* **TASK REQUIREMENTS**: Setting aside any pictures, reproduce the data exactly.

* **INPUT DATA**:
[Start of section]
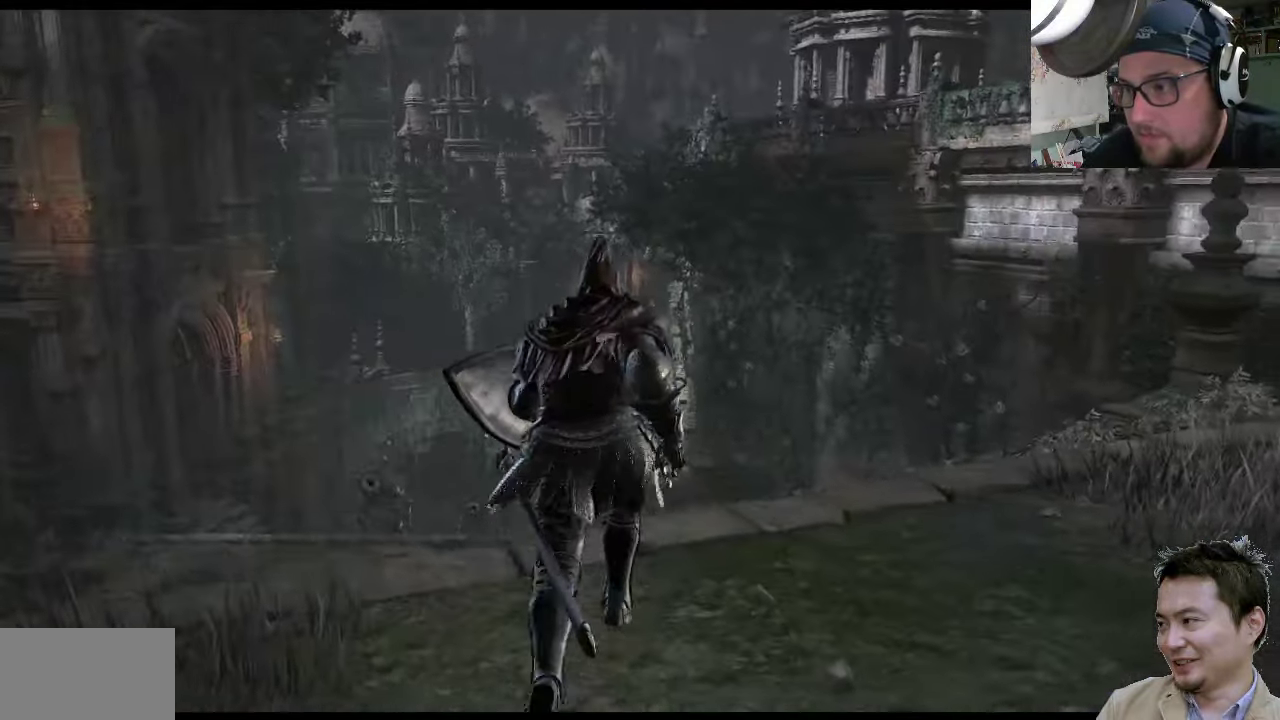
{"buttons": [], "left_stick": "center", "right_stick": "up-right", "events": [[200, "left_stick", "center"], [217, "right_stick", "right"], [283, "right_stick", "up-right"]]}
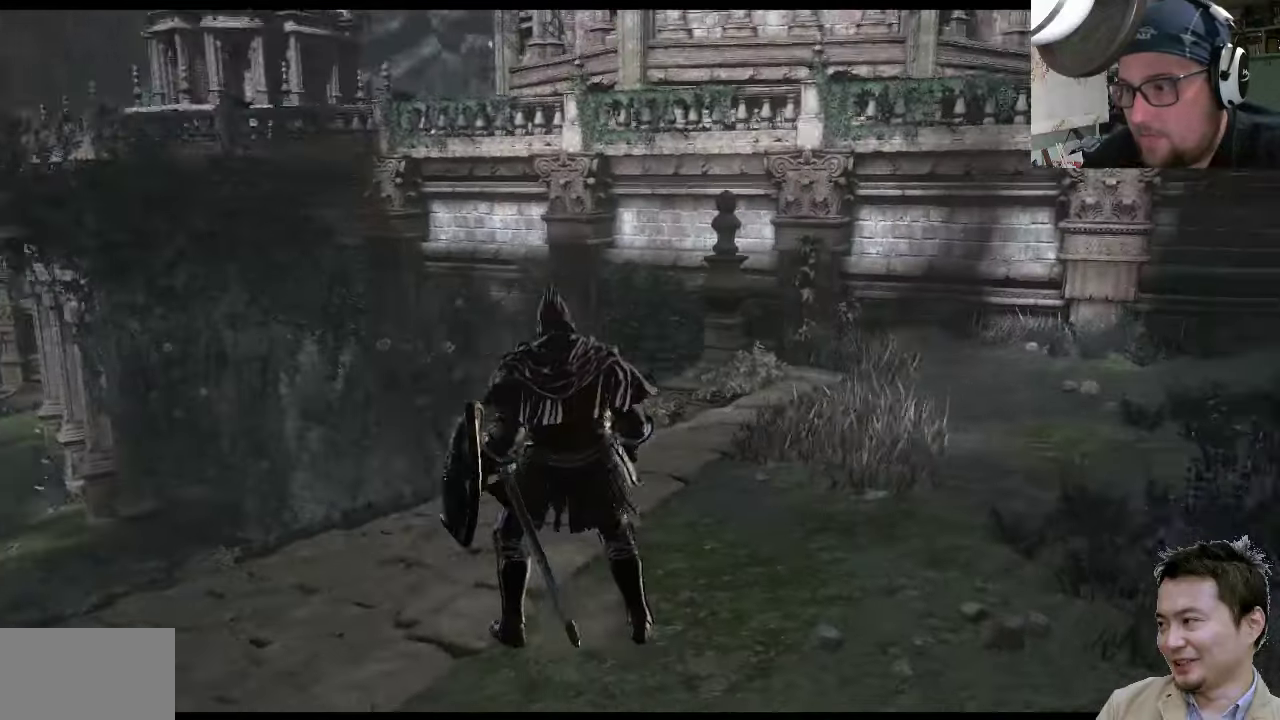
{"buttons": [], "left_stick": "up-right", "right_stick": "up-right", "events": [[50, "left_stick", "up-right"], [117, "right_stick", "center"], [350, "right_stick", "right"], [450, "right_stick", "up-right"]]}
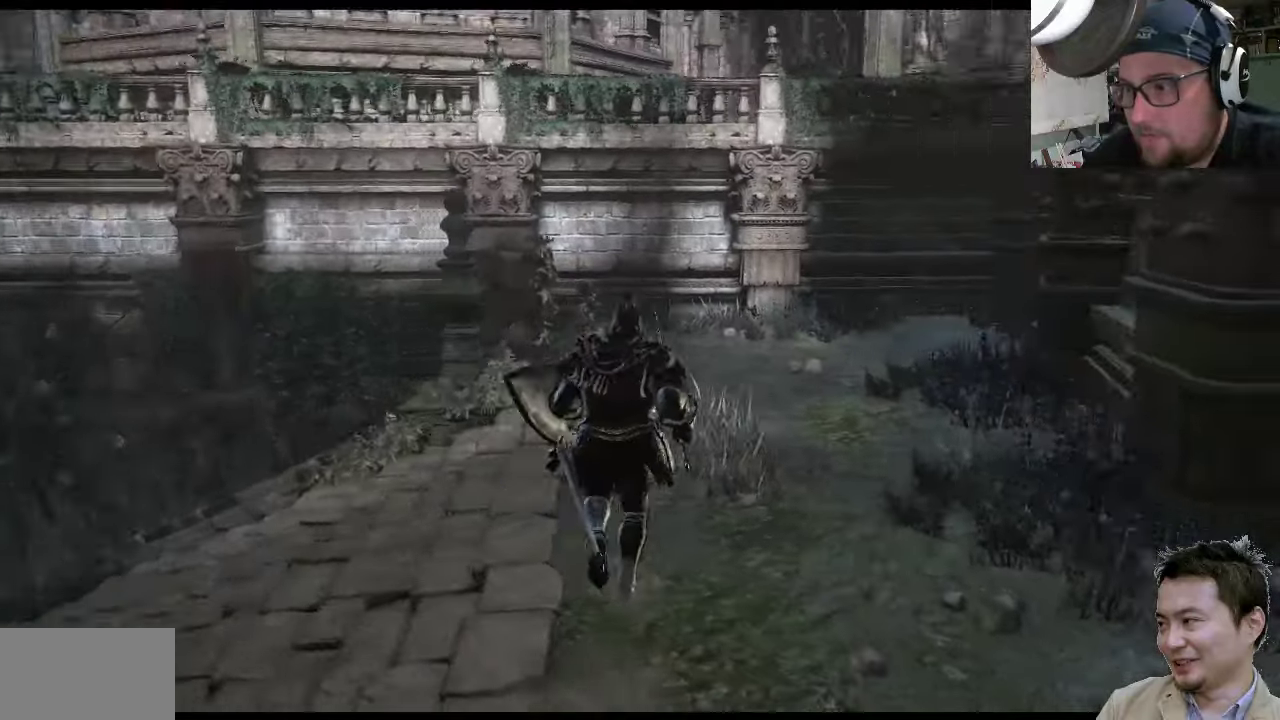
{"buttons": [], "left_stick": "up", "right_stick": "right", "events": [[150, "right_stick", "center"], [383, "right_stick", "right"], [483, "left_stick", "up"]]}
[End of section]
* **OUTPUT FOR THIS EXERCISE**:
{"buttons": [], "left_stick": "center", "right_stick": "up-right", "events": [[200, "left_stick", "center"], [217, "right_stick", "right"], [283, "right_stick", "up-right"]]}
{"buttons": [], "left_stick": "up-right", "right_stick": "up-right", "events": [[50, "left_stick", "up-right"], [117, "right_stick", "center"], [350, "right_stick", "right"], [450, "right_stick", "up-right"]]}
{"buttons": [], "left_stick": "up", "right_stick": "right", "events": [[150, "right_stick", "center"], [383, "right_stick", "right"], [483, "left_stick", "up"]]}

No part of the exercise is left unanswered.